Book Review: Nowhere Girl
ashley | I’ve been reading a lot of crime, mystery and thriller novels lately, mostly about girls who go missing and the people who try to find them. When I saw Nowhere Girl by Susan Strecker on Netgalley, I requested it right away. It fit right in with everything I was reading, but I was hoping it would stand out among the rest. It did, but not necessarily for the right reasons.
There’s a conversation towards the beginning of the book between Cady and her husband Greg, where they’re discussing Cady’s writing and how dark and twisted she is. This conversation made me excited for the book, it made me think that this book would follow in the same footsteps, be as dark and disturbing as Cady’s writing is. Unfortunately, it wasn’t. In fact, for growing up after losing a twin and having this tragedy hanging over your ever move, I really didn’t see a lot of dark and twisty in Cady. She was definitely haunted and in pain and said that she had reacted in awful ways, self harm and depression and the like, but these were all minor details that were littered throughout the rest of the text, which was basically Cady whining about being overweight and trying to find a true, real love.

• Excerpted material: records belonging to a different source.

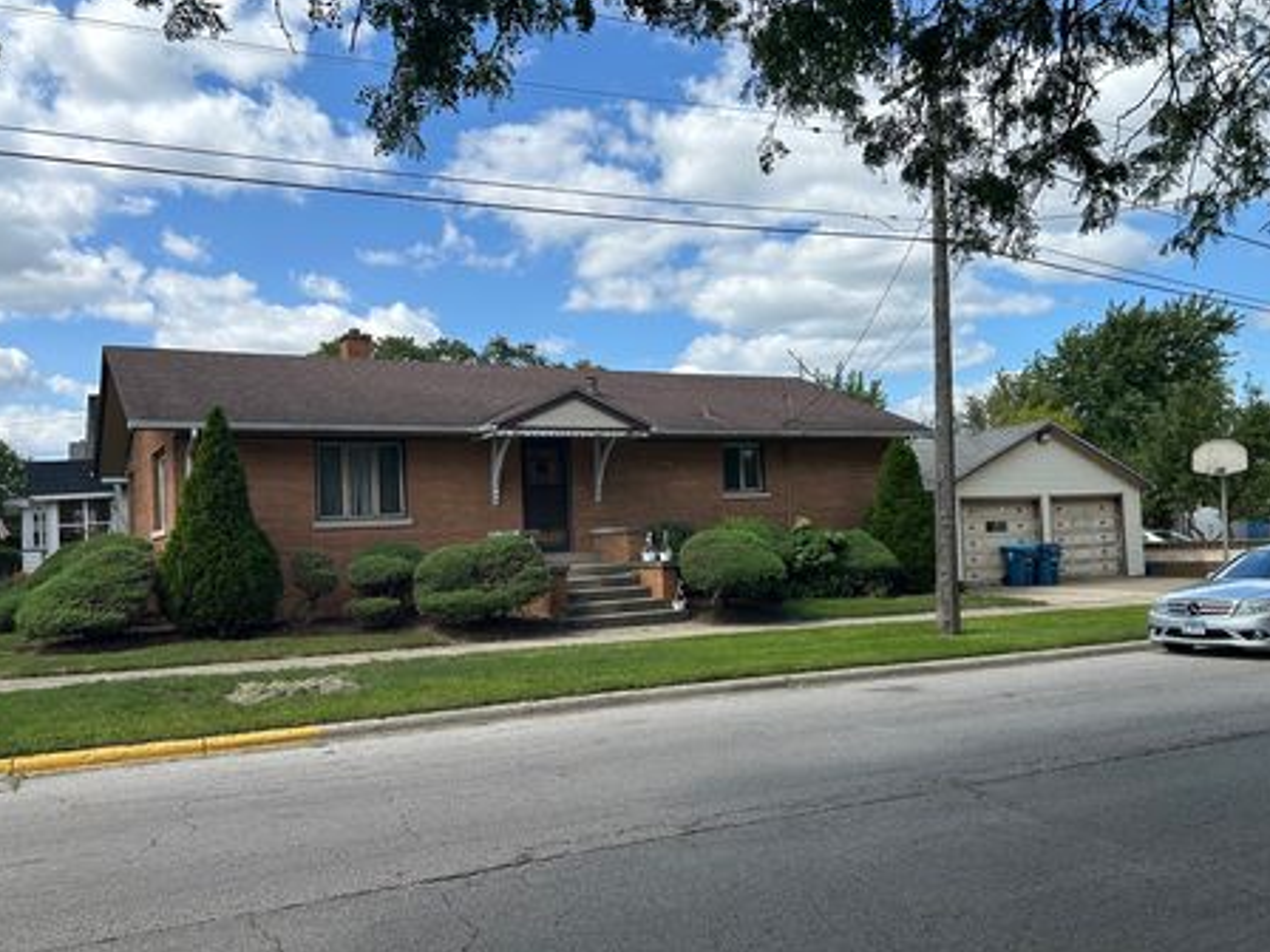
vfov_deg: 48.2
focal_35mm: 29
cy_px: 494
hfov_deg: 61.7
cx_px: 629
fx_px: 1064
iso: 50
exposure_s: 1/3704
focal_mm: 5.7
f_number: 1.5
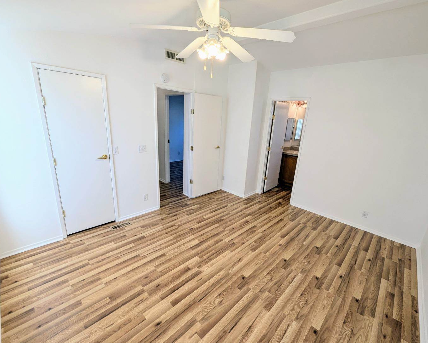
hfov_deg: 100.7
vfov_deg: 88.0
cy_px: 170
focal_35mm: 14
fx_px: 177
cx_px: 216
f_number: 2.2
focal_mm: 1.95
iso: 49
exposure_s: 1/112
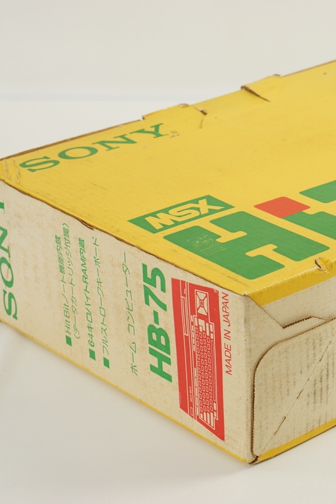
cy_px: 252
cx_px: 333
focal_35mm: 113
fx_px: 1581
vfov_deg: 18.1
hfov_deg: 12.0
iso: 500
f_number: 6.3
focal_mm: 50
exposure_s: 1/80
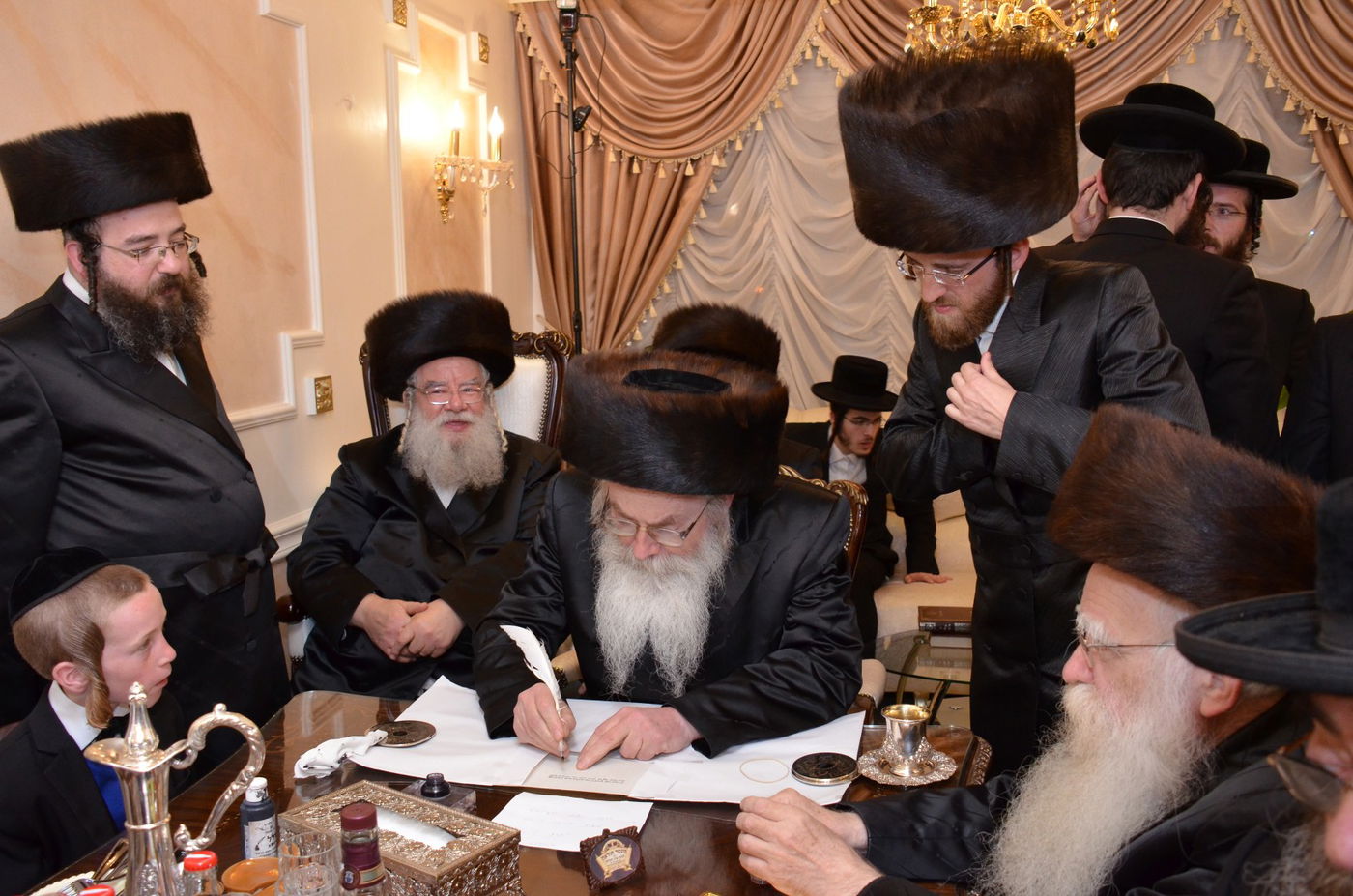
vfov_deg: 39.8
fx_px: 1238
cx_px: 676
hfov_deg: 57.3
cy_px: 448
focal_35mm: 33
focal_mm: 22
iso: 1600
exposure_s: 1/100
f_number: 5.6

I did not like Cady. There was definitely something a bit rough and calloused about her, which is understandable, but the way she phrased certain things, the way pleasantries and moralities slipped to the wayside in certain conversations, she just seemed a bit rude and pushy. She was also incredibly judgemental and insecure, specifically about people’s looks. Comments about weight and food came up quite a bit. She was a very harsh character and while I didn’t doubt she loved her sister and wanted to find her sister’s killer, she was definitely very sidetracked with her personal life and the majority of this book was spent on her crumbling marriage and her fantasies about her high school crush. Which is fine, but it all drew away from the murder mystery and it was like that sat on the back burner until the very end.
The writing of this also had a hardness to it that rubbed me the wrong way. I felt like my tongue kept getting stuck on certain phrases and it certain words just sort of stuck out, like they were trying to trip me. But the hardness, actually, didn’t really translate into dark and disturbing. I just didn’t believe the depths that Cady claimed her pain reached. Not to mention that I was certain of the killer by chapter 4. I didn’t nail down the circumstance of the death, but I certainly knew who was there when it happened and that took away from the big twisted reveal in the end. A reveal that I thought was a bit of a let down as oppose to dark and twisted.
I did like that there was a lot of talk about writing and books (inevitable when the main character is a novelist). It offered a bit of insight into the life of an author, working with an agent, where inspiration for books come from, how titles are born. It didn’t do much to move along the story, but I found it very interesting and imagine Strecker was putting her own experience into the story a bit.
This wasn’t a bad book, but I just didn’t enjoy it as much as I was expecting, I was looking for more of a crime or mystery book with different thrills and different twists, but this ended up being a lot more about Cady’s life struggles. Granted, the mystery of her sister’s death kept her trapped in an unhappy marriage and an unhappy life, but I just didn’t care so much for how it was all going down.